Und dann erst die Statistiken: Brasiliens Wirtschaft wuchs 2004 um 5,2 Prozent. Das hat es seit einer Dekade nicht mehr gegeben! Ausgeführt wurden Güter im Wert von fast 100 Mrd. US-Dollar, ein historischer Höchststand. Somit bleibt in der Handelsbilanz ein Plus von 33 Mrd. US-Dollar - was die internationalen Banken ungemein beruhigt, weil damit die Zinszahlungen für die astronomische Devisenschuld in Höhe von 225 Mrd.

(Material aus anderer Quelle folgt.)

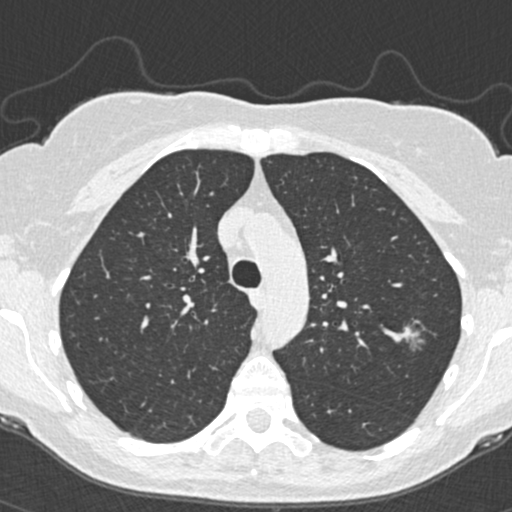
Low-dose screening chest CT, one axial slice; position 262 of 350 along the scan axis; reconstruction kernel B30f; lung window (W 1500 / L -600 HU); 1 mm slice thickness; 512 × 512 image matrix, field of view 298 × 298 mm.
Annotated regions visible in this slice (outlined manually by an expert reader):
- lesion 1 (tumor, upper lobe of left lung): bounding box (x1, y1, x2, y2) in pixels: (399, 326, 425, 350)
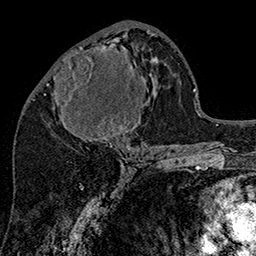
Breast MRI (dynamic contrast-enhanced), one axial slice; position 74 of 160 along the scan axis; cropped to one breast; dynamic contrast-enhanced series, time point 2 of 7 at this slice position (early post-contrast); 1.5 T; TE 2.8 ms, TR 5.4 ms; 1 mm slice thickness; 256 × 256 image matrix. Female patient.
Structures marked on this image (semi-automatically segmented with operator editing):
- enhancing-tissue mask used for the functional tumour volume (all voxels passing the contrast-enhancement thresholds inside the analysis volume; usually the tumour): bounding box (x1, y1, x2, y2) in pixels: (47, 45, 152, 147)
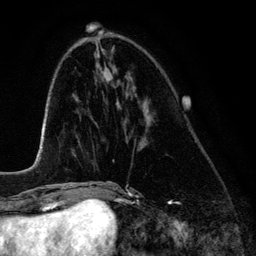
Breast MRI (dynamic contrast-enhanced), one axial slice; position 49 of 134 along the scan axis; cropped to one breast; dynamic contrast-enhanced series, time point 2 of 6 at this slice position (early post-contrast); 3 T; TE 4.2 ms, TR 7.9 ms; 1.2 mm slice thickness; 256 × 256 image matrix, field of view 170 × 170 mm. Female patient.
Outlined on this slice (semi-automatically segmented with operator editing):
- enhancing-tissue mask used for the functional tumour volume (all voxels passing the contrast-enhancement thresholds inside the analysis volume; usually the tumour): box from (x=119, y=105) to (x=148, y=111) px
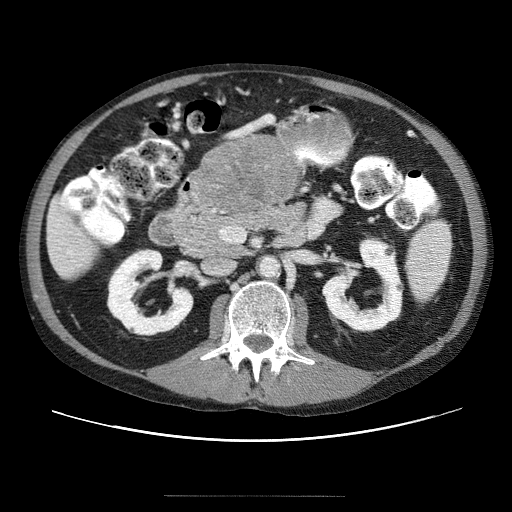
Contrast-enhanced abdominal CT (liver protocol), one axial slice. Reconstruction kernel STANDARD. 120 kVp. Soft-tissue window (W 400 / L 40 HU). 2.5 mm slice thickness. 512 × 512 image matrix, field of view 380 × 380 mm. Case-level facts recorded for this patient, not image findings: diagnosis: hepatocellular carcinoma (patient treated with transarterial chemoembolisation; whether this scan precedes or follows treatment is not stated here); TNM stage (as recorded): Stage-IVB; Child-Pugh class: B; tumour nodularity: multinodular.
Structures marked on this image (semi-automatic segmentation, software-assisted and operator-edited):
- liver parenchyma outside the tumour (the mass and vessels are separate outlines, so this box may not span the whole liver): box from (x=46, y=141) to (x=294, y=276) px
- mass: (x=191, y=140)–(x=297, y=217)
- portal vein: (x=59, y=244)–(x=64, y=269)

US-Dollar (immerhin zehn Mrd. weniger als 2003) pünktlich eintreffen. Auch die Leistungsbilanz verzeichnet im zweiten Jahr in Folge einen signifikanten Überschuss; die Halbierung des Budgetdefizits trägt zur Abnahme der relativen öffentlichen Verschuldung bei und härtet den brasilianischen Real. Mit 7,12 Prozent Jahresinflation bleibt Brasilien immerhin im lateinamerikanischen Durchschnitt.

Diese Boom-Statistiken erklären sich jedoch vor allem aus dem Staubsaugereffekt, den Chinas explodierendes Wachstum auf Brasilien ausübt. China braucht alles, was Brasilien im Überschuss anbieten kann: Getreide, Soja, Fleisch, Früchte, Orangensaft, Zucker, Erze, Koks, Kohle, Stahl. Chinas Präsident Hu Jintao, Ende 2004 mit großer Delegation zu Besuch, unterzeichnete Lieferabkommen, die das Weiterführen des Exportbooms garantieren. Allerdings musste Brasilien dem Reich der Mitte den Status einer Marktwirtschaft zugestehen (was die westlichen Industriestaaten nicht tun), womit ein besserer Schutz gegen Antidumpingklagen vorliegt. Brasilien hatte diesbezüglich keine Bedenken, so dass der Besuch fröhlich und einträchtig als "Samba mit einer einzigen Note" ausklang.

Alle diese Rekorde erntet Staatspräsident Luiz Inácio "Lula" da Silva, bei dessen Amtsantritt das internationale Finanzsystem den Atem anhielt. Immerhin stieg Lula ursprünglich als sozialistischer Metallgewerkschaftler und Streikführer auf. Teile seiner Regierungsmannschaft entstammen dem radikalen Flügel seiner PT-Arbeiterpartei. José Dirceu, Lulas Staatschef, floh seinerzeit als Studentenführer vor den Militärs nach Kuba und erhielt dort Guerilla-Training, und Antonio Palocci, als Finanzminister heute der einflussreichste Mitkämpfer Lulas, versteht sich immer noch als Trotzkist.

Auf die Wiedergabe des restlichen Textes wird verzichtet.